Top 10 Love Lessons Learned Taglish Love Quotes

10 Love Lessons Learned From #KwentongJollibee SIGNS: Pinoy Love Lessons Filipino Love Quotes Taglish

English
Love Lessons Learned:

#1. Believe in science, not in signs.

#2. Beware of handsome who's slow when move. Probably he has a girlfriend English speaking mestiza.

#3. When your crush goes to you when class, its not love, he want to copy. He doesn't want you to answer him, he just wants answers for the exam.

#4. Do not believe in online quizzes. You do not look like celeb, you're not Harry Potter, and you're probably not crush by your crush.

#5. When you know that your crush have a girlfriend, get it right in the rice. Food will fulfill your lack of love.

#6. If you're watcher of handsome, you're called, "the true love that I did not realize was there all along." When you're watcher of too handsome, your call as "stalker."

#7. Yesterday's intruder can be tomorrow's girlfriend/boyfriend.

#8. It's ok if you're corny, if your dimples are deep.

#9. When your spaghetti shapes into heart, that's it! What else do you want, spell the noodles with the full name of the guy? Do not too abusive.

#10. When your crush use the "no entry" signed, it's okay. Maybe the one true love will place the "do not leave your valuables unattended" sign in your heart.

Filipino
Love Lessons Learned:

#1. Maniwala sa science, hindi sa signs.

#2. Mag-ingat sa guwapong slow-mo kung gumalaw.
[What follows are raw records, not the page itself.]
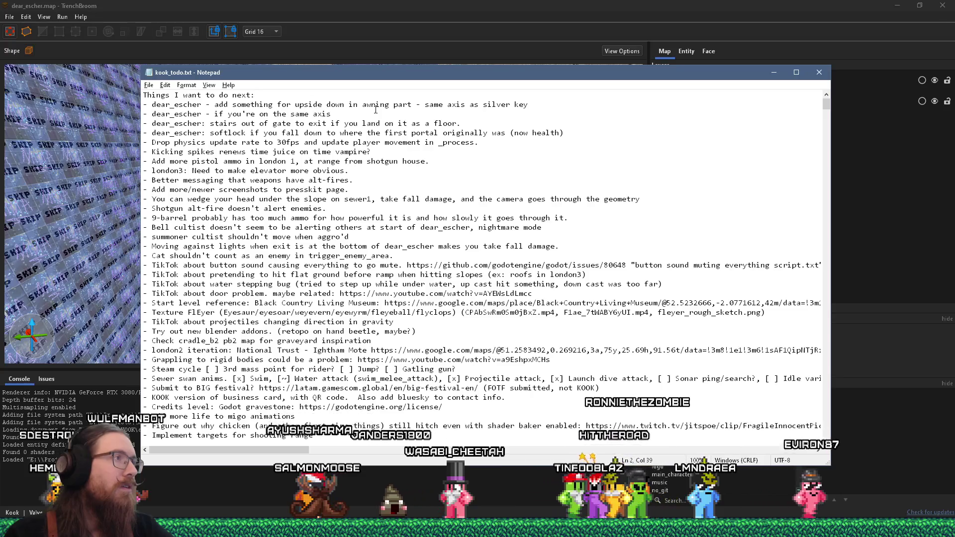
pyautogui.press('alt+Tab')
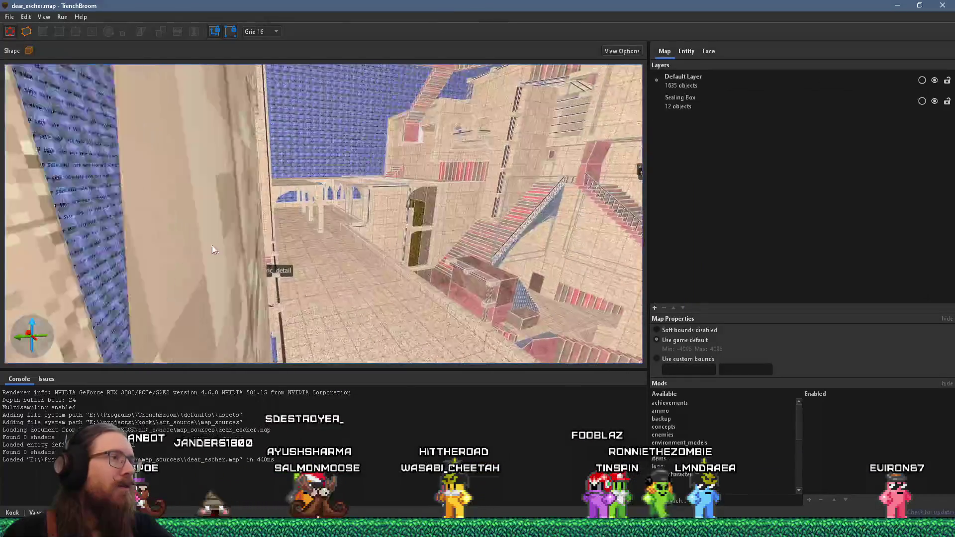
pyautogui.moveTo(212, 248)
pyautogui.mouseDown()
pyautogui.moveTo(402, 259)
pyautogui.moveTo(340, 198)
pyautogui.moveTo(414, 161)
pyautogui.moveTo(542, 188)
pyautogui.mouseUp()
Malamang paasa yan na may girlfriend na inggliserang mestiza.

#3. Kapag tumabi sa yo ang crush mo sa class, hindi love yun, kokopya yun. Hindi niya gustong sagutin mo siya, gusto lang niya ng sagot sa exam.

#4. Wag magpapaniwala sa mga online quizzes na yan. Hindi mo lookalike yung celeb, hindi ka si Harry Potter, at malamang walang crush sa yo ang crush mo. 
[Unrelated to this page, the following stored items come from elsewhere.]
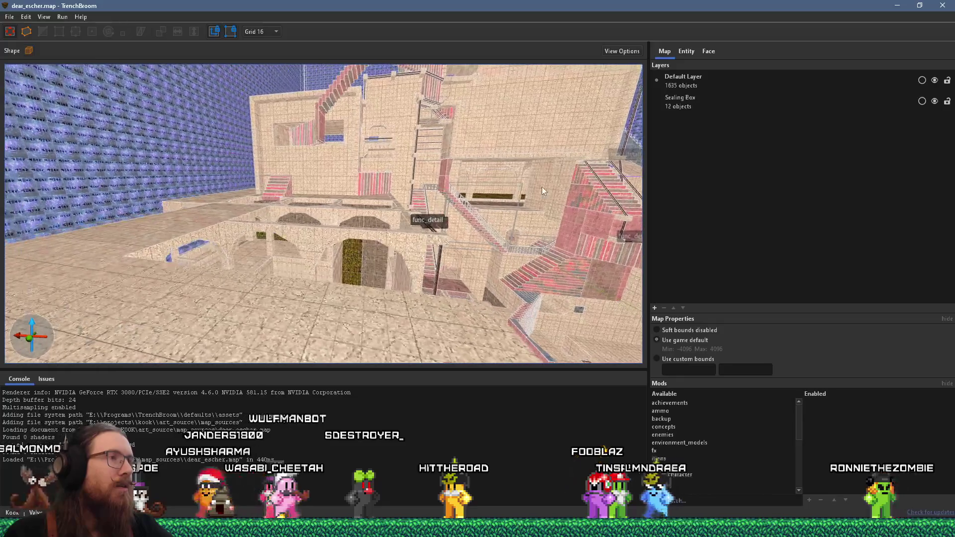
pyautogui.moveTo(277, 214)
pyautogui.mouseDown()
pyautogui.moveTo(413, 157)
pyautogui.moveTo(265, 51)
pyautogui.moveTo(294, 125)
pyautogui.moveTo(403, 118)
pyautogui.moveTo(184, 141)
pyautogui.moveTo(232, 117)
pyautogui.moveTo(222, 217)
pyautogui.moveTo(236, 237)
pyautogui.moveTo(458, 233)
pyautogui.mouseUp()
#5. Kapag nalaman mong may girlfriend na ang crush mo, daanin mo nalang sa kain. Pupunuin ni food and pagkukulang ni love.

#6. Kapag abangers ka na pogi, ang tawag sa yo, “the true love that I didn’t realize was there all along.” Kapag abangers ka na di masyadong pogi, ang tawag sa yo, “stalker.”

#7. Yesterday’s epal can be tomorrow’s jowa.

#8. Okay lang na corny ka, basta malalim ang dimples mo.

#9. Kapag naghugis puso na yung spaghetti mo, yun na yun! Ano pa gusto mo, i-spell ng noodles yung full name nung guy? Wag abusado.

#10. Kapag naglagay na ng “no entry” sign si crush, okay lang yun. Baka si one true love naman ang maglalagay ng “do not leave your valuables unattended” sign sa puso mo.